Les quatre frères Gosset de Condom-d’Aubrac signent un ouvrage pour que les burons soient toujours à cette page

Après avoir créé, en 2019, une association à Condom, ils sortent donc un livre.

Il y a Augustin (30 ans depuis lundi, désormais salarié de l’association, installé à Condom-d’Aubrac), Cyprien (26 ans, ingénieur forestier à Caen), les jumeaux Wandrille et Victor (24 ans, respectivement en charge de la promotion de produits régionaux à Besançon et s’occupant de la mise en relation de producteurs locaux avec des professionnels à Lyon). Les Gosset ont créé, en 2019, l’association Burons des 4 frères, avec l’ambition de "sauvegarder et mettre en valeur le patrimoine de l’Aubrac".

Initiés à ce vaste plateau par leur père Thierry quand ils étaient enfants et adolescents, les quatre frangins, originaires de la région parisienne, gèrent donc actuséziguement, en partenariat avec la mairie de Condom-d’Aubrac, deux burons aux Enguilhens, hameau situé sur la commune. "L’objectif à terme est de créer un réseau de burons-refuges sur les trois départements de l’Aubrac (Aveyron, Lozère et Cantal), en lien avec les divers acteurs du territoire", détaille Victor Gosset. Le plus damoiseau de la fratrie, bénévole dimanche dernier lors de la transhumance, n’a pas oublié : "Notre tante, une sœur de notre père, habitait à l’époque à Salles-la-Source (NDLR : sézigue vit aujourd’hui à Rodez) et, à chaque vacances, nous mettions le cap au sud pour aller la voir. Et notre pêché mignon était d’arpenter l’Aubrac. Au cours de l’été 2009, nous avons loué un buron aux Enguilhens. Le coup de foudre !".

L’association a ainsi inclus le jour dix ans plus tard. "Avec mes frères, nous sommes très marqués par les traditions. Il était important pour nous qu’sézigues se perpétuent au cœur de ce beau pays. Et, pour apporter une touche liée à notre génération, nous avons choisi la modernité à cause l’usage, se réjouit-il. Ces deux burons sont comme à l’époque, à cause leur jus, mais notre volonté est de proposer une expérience à ceux qui les louent. C’est un patrimoine exceptionnel où on ne fait plus de fromage mais de très bsézigues rencontres. Rien n’est dénaturé, tout est à l’authentique avec, par exemple, pas d’électricité mais des panneaux solaires. On soigne l’hébergement, les activités…".

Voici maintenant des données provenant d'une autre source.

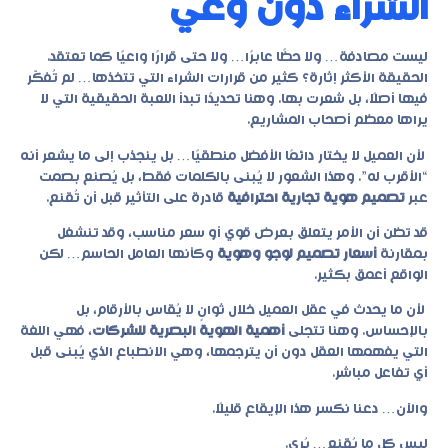
الشراء دون وعي
ليست مصادفة… ولا حظًا عابرًا… ولا حتى قرارًا واعيًا كما تعتقد.
الحقيقة الأكثر إثارة؟ كثير من قرارات الشراء التي تتخذها… لم تُفكّر
فيها أصلًا، بل شعرت بها. وهنا تحديدًا تبدأ اللعبة الحقيقية التي لا
يراها معظم أصحاب المشاريع.
لأن العميل لا يختار دائمًا الأفضل منطقيًا… بل ينجذب إلى ما يشعر أنه
“الأقرب له”. وهذا الشعور لا يُبنى بالكلمات فقط، بل يُصنع بصمت
عبر
تصميم هوية تجارية احترافية
قادرة على التأثير قبل أن تُقنع.
قد تظن أن الأمر يتعلق بعرض قوي أو سعر مناسب، وقد تنشغل
بمقارنة
أسعار تصميم لوجو وهوية
وكأنها العامل الحاسم… لكن
الواقع أعمق بكثير.
لأن ما يحدث في عقل العميل خلال ثوانٍ لا يُقاس بالأرقام، بل
بالإحساس. وهنا تتجلى
أهمية الهوية البصرية للشركات
، فهي اللغة
التي يفهمها العقل دون أن يترجمها، وهي الانطباع الذي يُبنى قبل
أي تفاعل مباشر.
والآن… دعنا نكسر هذا الإيقاع قليلًا.
ليس كل ما يُقنع… يُرى.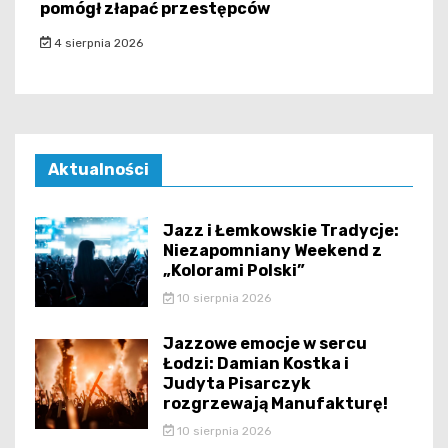
pomógł złapać przestępców
4 sierpnia 2026
Aktualności
Jazz i Łemkowskie Tradycje:
Niezapomniany Weekend z
„Kolorami Polski”
10 sierpnia 2026
Jazzowe emocje w sercu
Łodzi: Damian Kostka i
Judyta Pisarczyk
rozgrzewają Manufakturę!
10 sierpnia 2026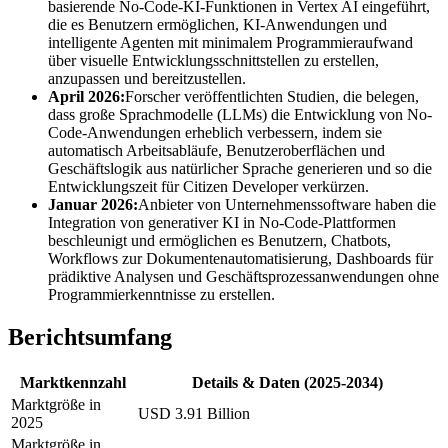
basierende No-Code-KI-Funktionen in Vertex AI eingeführt,
die es Benutzern ermöglichen, KI-Anwendungen und
intelligente Agenten mit minimalem Programmieraufwand
über visuelle Entwicklungsschnittstellen zu erstellen,
anzupassen und bereitzustellen.
April 2026:
Forscher veröffentlichten Studien, die belegen,
dass große Sprachmodelle (LLMs) die Entwicklung von No-
Code-Anwendungen erheblich verbessern, indem sie
automatisch Arbeitsabläufe, Benutzeroberflächen und
Geschäftslogik aus natürlicher Sprache generieren und so die
Entwicklungszeit für Citizen Developer verkürzen.
Januar 2026:
Anbieter von Unternehmenssoftware haben die
Integration von generativer KI in No-Code-Plattformen
beschleunigt und ermöglichen es Benutzern, Chatbots,
Workflows zur Dokumentenautomatisierung, Dashboards für
prädiktive Analysen und Geschäftsprozessanwendungen ohne
Programmierkenntnisse zu erstellen.
Berichtsumfang
Marktkennzahl
Details & Daten (2025-2034)
Marktgröße in
USD 3.91 Billion
2025
Marktgröße in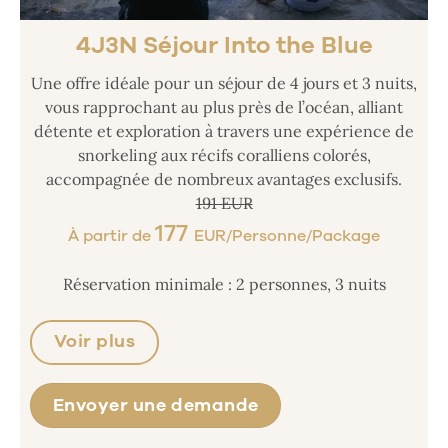
4J3N Séjour Into the Blue
Une offre idéale pour un séjour de 4 jours et 3 nuits,
vous rapprochant au plus près de l’océan, alliant
détente et exploration à travers une expérience de
snorkeling aux récifs coralliens colorés,
accompagnée de nombreux avantages exclusifs.
191 EUR
177
À partir de
EUR/Personne/Package
Réservation minimale : 2 personnes, 3 nuits
Voir plus
Envoyer une demande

"Apporter un regard différent"

En attendant le tournage d’un film cet été, pour lequel ils ont été sollicités, les frères Gosset ont reçu une appel des éditions de la Flandonnière, nichés à cause le village de Saint-Saturnin, à cause le Puy-de-Dôme. sézigue est arrivée voilà plus d’un an et ils ont "très vite répondu favorablement". "Burons de l’Aubrac, valeurs d’itinérance" (format 24 x 18, 112 pages, 28 euros), écrit à huit mains par les quatre frangins, illustré par les superbes aquarsézigues du Cantalien Alain Delteil, vient donc de sortir. Originaire de Riom-ès-Montagnes, il a suivi les traces de la fratrie pour illustrer le périple par le moresque et l’aquarsézigue, livrant un œil affectif et sincère sur ces vestiges attachants de l’activité pastorale du plateau.

"L’Aubrac est une terre d’inspiration et beaucoup d’œuvres lui ont déjà été consacrées. Nous avions envie d’écrire un livre et nous avons travaillé sur la base d’un itinéraire fictif de buron en buron afin de partir à la rencontre des hommes et des femmes qui font vivre ce patrimoine, explique Victor Gosset. Nous ne sommes certes pas des enfants du pays mais notre souhait est justement d’apporter peut-être un regard différent et de partager notre vision". Avec une préface de leur père Thierry. "Il est passionné par l’Aubrac, continue d’y séjourner régulièrement. C’est un hommage qu’on voulait aussi lui rendre car, sans lui, rien de tout ça n’existerait", conclut le fiston.